■ Problem requirements: With the line containing "Image 3, 336" as the first and the final line of the entries as the last, repeat exactly the lines in that span, including both.

Segment Start: Data records

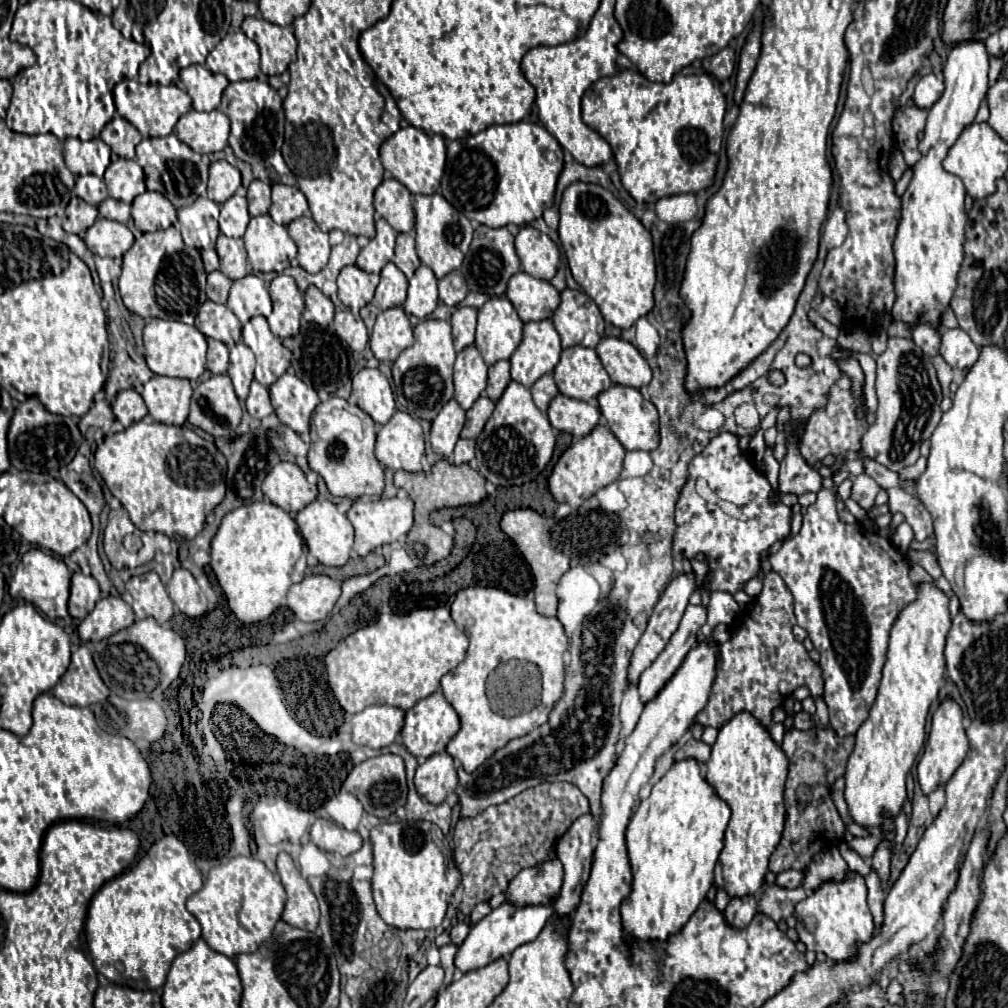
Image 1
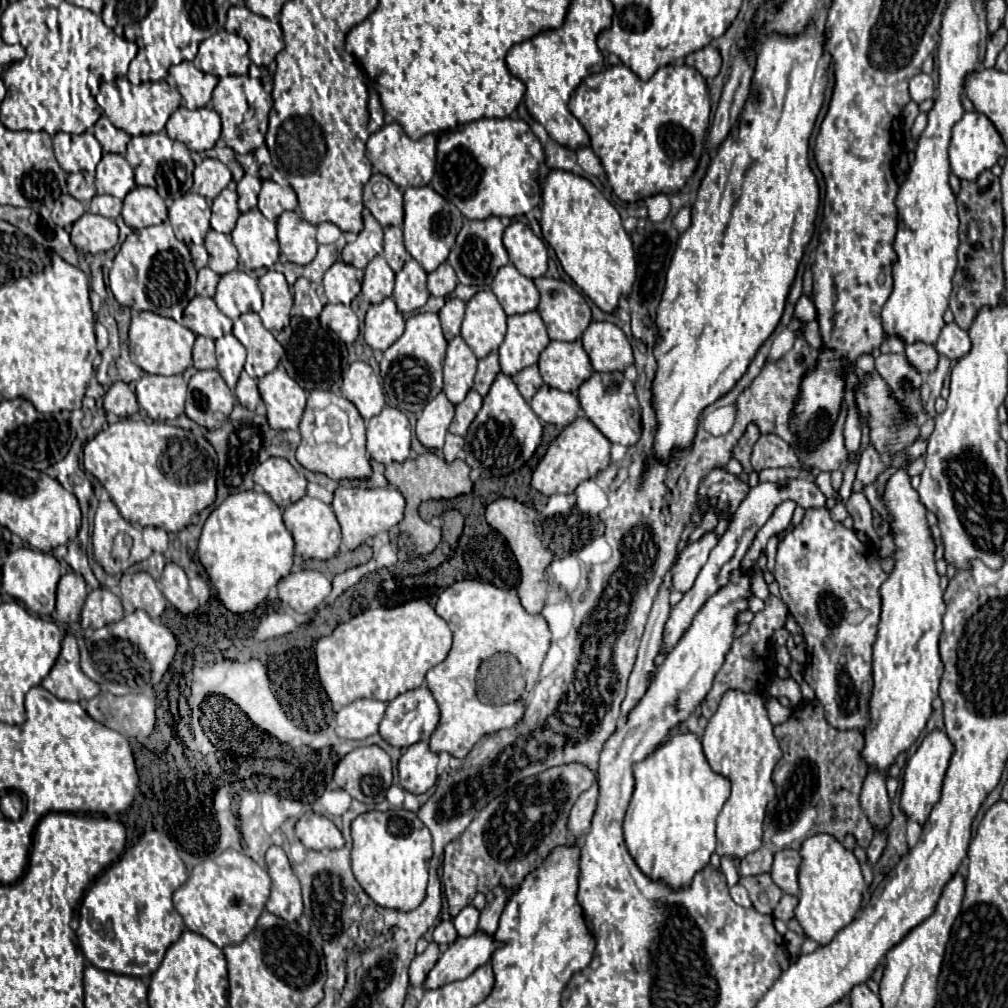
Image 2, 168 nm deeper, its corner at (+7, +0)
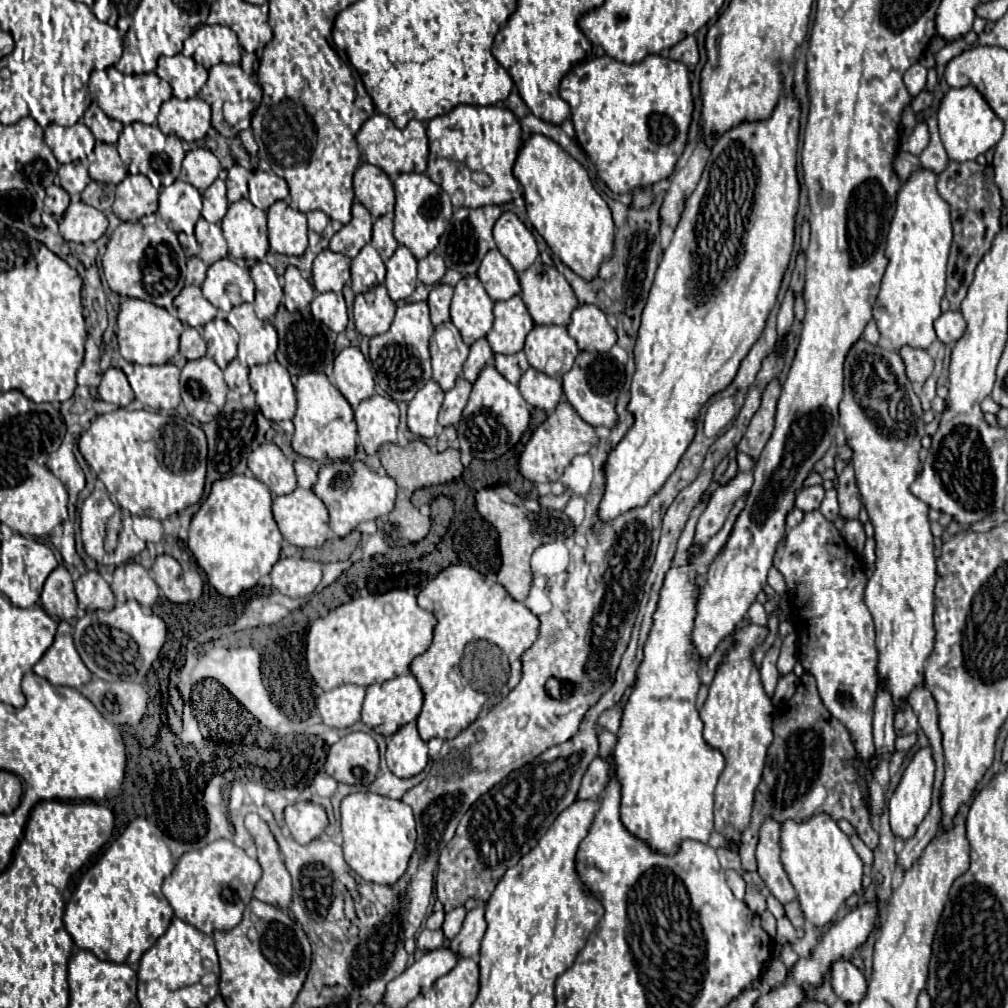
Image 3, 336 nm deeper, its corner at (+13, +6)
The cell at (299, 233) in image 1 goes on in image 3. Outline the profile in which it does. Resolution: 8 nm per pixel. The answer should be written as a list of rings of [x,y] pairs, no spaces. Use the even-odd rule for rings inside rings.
[[[284,200],[267,210],[270,251],[286,256],[302,256],[308,248],[306,214],[290,208]]]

Segment End: Data records

■ Expected answer:
Image 3, 336 nm deeper, its corner at (+13, +6)
The cell at (299, 233) in image 1 goes on in image 3. Outline the profile in which it does. Resolution: 8 nm per pixel. The answer should be written as a list of rings of [x,y] pairs, no spaces. Use the even-odd rule for rings inside rings.
[[[284,200],[267,210],[270,251],[286,256],[302,256],[308,248],[306,214],[290,208]]]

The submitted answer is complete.